One way of looking at it is that we are all Official Victims; some of us are just richer than others. If we try to sort through the levels of despair, we are playing God; if we decide to accept all selfreport­ed despair as valid, we are playing human. Generally, humans get into less trouble when they play human.

An Untied Way volunteer will give you money if you ask for it. Thus, you can’t cheat an Untied Way volunteer.

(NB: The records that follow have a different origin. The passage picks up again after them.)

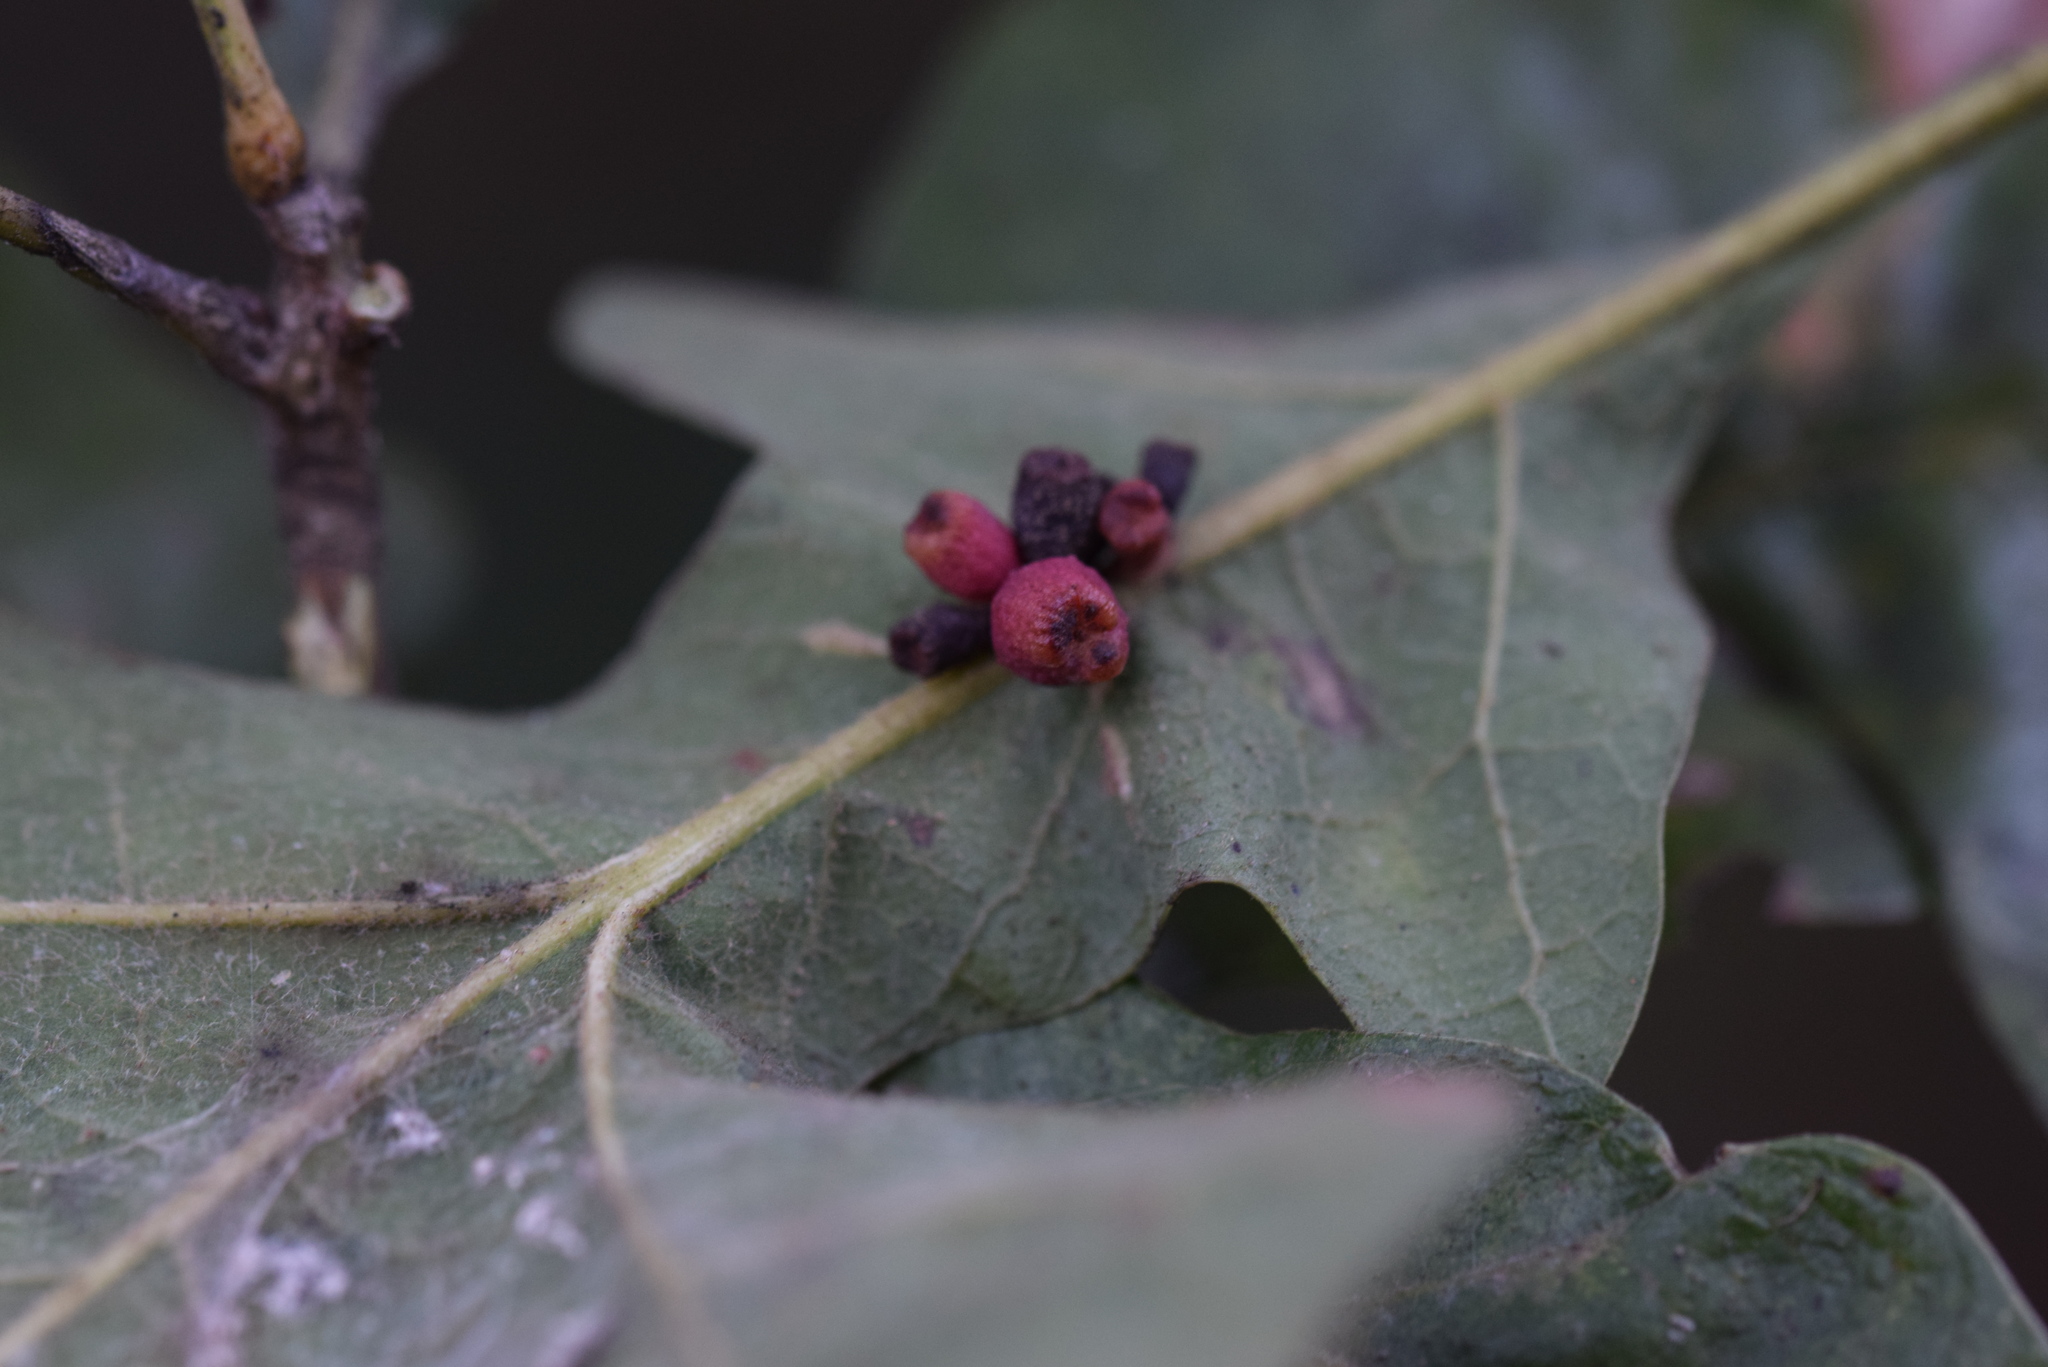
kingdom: Animalia
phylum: Arthropoda
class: Insecta
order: Hymenoptera
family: Cynipidae
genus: Andricus
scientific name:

How Does It Work? Most people these days have access to an ATM machine. Go to your ATM machine and draw out a sum of money that is large enough so that you will notice its absence but small enough so that its loss will not cause suffering at home.

Put the crisp $20 bills in your pocket or purse and walk to a place where there are people in such reduced circumstan­ces that they are forced to ask strangers for money. If your town is fortunate enough not to have such people, or cruel enough to have required its authoritie­s to remove these people from your vision, go someplace that does have mendicants. Downtown San Francisco is always a good bet, if nothing else occurs to you. It might be inconvenie­nt or uncomforta­ble to walk the cold, crowded streets of the city, but you will not be the most inconvenie­nced or uncomforta­ble person there. When someone asks you for money, give him or her a $20 bill. Continue walking until someone else asks you for money. Repeat the process. Continue walking and giving until you run out of the $20 bills. That is the Untied Way.

Be aware that reactions to your gift may vary. Some will smile and say, “God bless you” and make you feel like Bob Cratchit on Christmas morning, but others may say, “Television television snail snail snail” and burrow more deeply into their coats. Charity does not always impress the charitee.

Also be aware that some of the money you give out will be unwisely spent. Some people will use your $20 bill to buy poisons that aggravate diseases from which they are already dying. That is unfortunat­e, but it is the thesis of the Untied Way that foolish behavior does not disqualify a person from compassion.

Think of it as private-sector socialism. Think of it as redistribu­tion of wealth without administra­tive overhead. Think of it as honoring the spark of grace in another human being, and thus honoring the spark of grace in yourself.